Q3 marks the third consecutive quarter of non-GAAP profitability for our enterprise segment. In our consumer segment, revenue of $2.1 million represents an increase of 137% as compared to Q2. The majority of our consumer revenue was driven by our major partners and we continue to expect that partnerships will deliver most of the consumer revenue for the year.
As expected, we had higher costs in Q3 associated with the hiring of new agents to serve our existing and pilot programs. While consumer gross margin remained negative, it did improve meaningfully over the prior quarter, as substantial revenue growth covered a greater percentage of our investment.
Looking into the fourth quarter, we anticipate higher cost of consumer revenue as we carry the full quarter cost of the agents we added in Q3 and add incremental heads to support our existing and planned programs.
In addition, given the startup phases of several pilots and the timing of partnership rollouts, we expect the cost and operating margin performance of the consumer segment to likely fluctuate significantly on a quarter-to-quarter basis.
Our operating expense lines, sales and marketing, research and development, and G&A, were all consistent with the prior quarter. We are making certain targeted investments which may increase OpEx in Q4.
Finishing the statement of operations, other income and expenses for the quarter was $158,000, down from $721,000 in the second quarter. This decrease has three separate components.
Interest income in Q3 of $479,000 was down from Q2, reflecting lower yield due to a shift to treasury securities. This income was offset by approximately $248,000 in exchange rate fluctuations and approximately $73,000 real live losses stemming from the early Q3 sales of securities issued by government-sponsored enterprises.
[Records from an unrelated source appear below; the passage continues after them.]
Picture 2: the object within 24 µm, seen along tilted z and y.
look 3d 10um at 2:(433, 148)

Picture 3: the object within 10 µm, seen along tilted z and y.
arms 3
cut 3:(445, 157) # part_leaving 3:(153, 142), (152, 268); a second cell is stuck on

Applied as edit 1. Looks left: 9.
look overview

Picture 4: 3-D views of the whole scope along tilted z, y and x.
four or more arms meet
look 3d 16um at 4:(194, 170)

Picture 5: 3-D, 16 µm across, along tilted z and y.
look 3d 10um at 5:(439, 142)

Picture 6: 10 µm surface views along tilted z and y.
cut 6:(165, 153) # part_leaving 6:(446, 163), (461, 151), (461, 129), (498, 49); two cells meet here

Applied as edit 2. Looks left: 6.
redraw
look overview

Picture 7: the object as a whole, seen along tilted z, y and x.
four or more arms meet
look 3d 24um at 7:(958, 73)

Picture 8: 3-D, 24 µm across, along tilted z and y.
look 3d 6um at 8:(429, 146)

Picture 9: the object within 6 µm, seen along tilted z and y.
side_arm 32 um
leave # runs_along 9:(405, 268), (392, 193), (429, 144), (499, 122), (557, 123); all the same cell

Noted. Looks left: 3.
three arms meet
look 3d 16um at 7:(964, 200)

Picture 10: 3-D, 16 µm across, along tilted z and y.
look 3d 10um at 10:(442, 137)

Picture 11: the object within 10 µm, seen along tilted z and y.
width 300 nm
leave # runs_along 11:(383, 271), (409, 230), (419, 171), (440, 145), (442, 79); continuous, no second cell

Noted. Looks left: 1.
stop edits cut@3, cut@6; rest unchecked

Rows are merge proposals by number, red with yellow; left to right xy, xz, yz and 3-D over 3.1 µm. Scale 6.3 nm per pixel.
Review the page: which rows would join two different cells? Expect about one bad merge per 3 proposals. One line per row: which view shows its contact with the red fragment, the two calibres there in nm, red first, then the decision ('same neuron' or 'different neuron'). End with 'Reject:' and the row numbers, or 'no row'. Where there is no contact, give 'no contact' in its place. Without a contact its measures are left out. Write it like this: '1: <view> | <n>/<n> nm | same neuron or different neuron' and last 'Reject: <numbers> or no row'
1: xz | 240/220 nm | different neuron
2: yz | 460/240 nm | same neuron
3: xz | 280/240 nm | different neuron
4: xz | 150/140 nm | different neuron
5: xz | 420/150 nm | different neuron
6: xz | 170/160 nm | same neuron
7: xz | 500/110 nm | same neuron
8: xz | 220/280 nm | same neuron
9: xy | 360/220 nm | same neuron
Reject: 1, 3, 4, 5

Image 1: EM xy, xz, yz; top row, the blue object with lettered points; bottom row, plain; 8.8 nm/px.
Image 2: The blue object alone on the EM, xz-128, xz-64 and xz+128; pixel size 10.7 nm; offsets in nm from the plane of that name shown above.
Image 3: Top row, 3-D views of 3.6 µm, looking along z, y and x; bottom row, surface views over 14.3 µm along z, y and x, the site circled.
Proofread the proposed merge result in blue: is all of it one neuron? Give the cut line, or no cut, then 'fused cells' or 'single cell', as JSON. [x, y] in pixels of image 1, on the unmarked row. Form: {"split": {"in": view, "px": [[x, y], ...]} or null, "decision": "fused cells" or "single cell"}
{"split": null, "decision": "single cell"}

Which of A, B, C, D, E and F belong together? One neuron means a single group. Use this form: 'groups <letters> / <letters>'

As we look into the fourth quarter, due to the current interest rate environment and our focus on capital preservation and liquidity, we expect other income in the range of $300,000 to $350,000.
Turning to the balance sheet, we ended the quarter with cash and investment balance of $98.3 million compared to $100.9 million at the end of June 30, 2008. The change in cash and investments reflects approximately $1.7 million used for operations and $853,000 of incremental unrealized loss for auction rate securities.
Q3 DSOs improved to 57 days as compared to 74 days in the prior quarter and 67 days in Q3 of 2007. Accounts receivable decreased by approximately $1.4 million sequentially. We continue to focus on our collection efforts and we are pleased with our progress in the third quarter.
The third quarter revenue decreased from $8.9 million at June 30 to $8.7 million at September 30, consistent with our historical experience. We continue to expect deferred revenue to be at the highest at year end due to the seasonal nature of our maintenance renewals.
As a final note, I’d like to give you an update regarding our auction rate securities. At September 30, we held a par value of $24.6 million in auction rate securities. Of this amount, 85% or $20.9 million is held with UBS.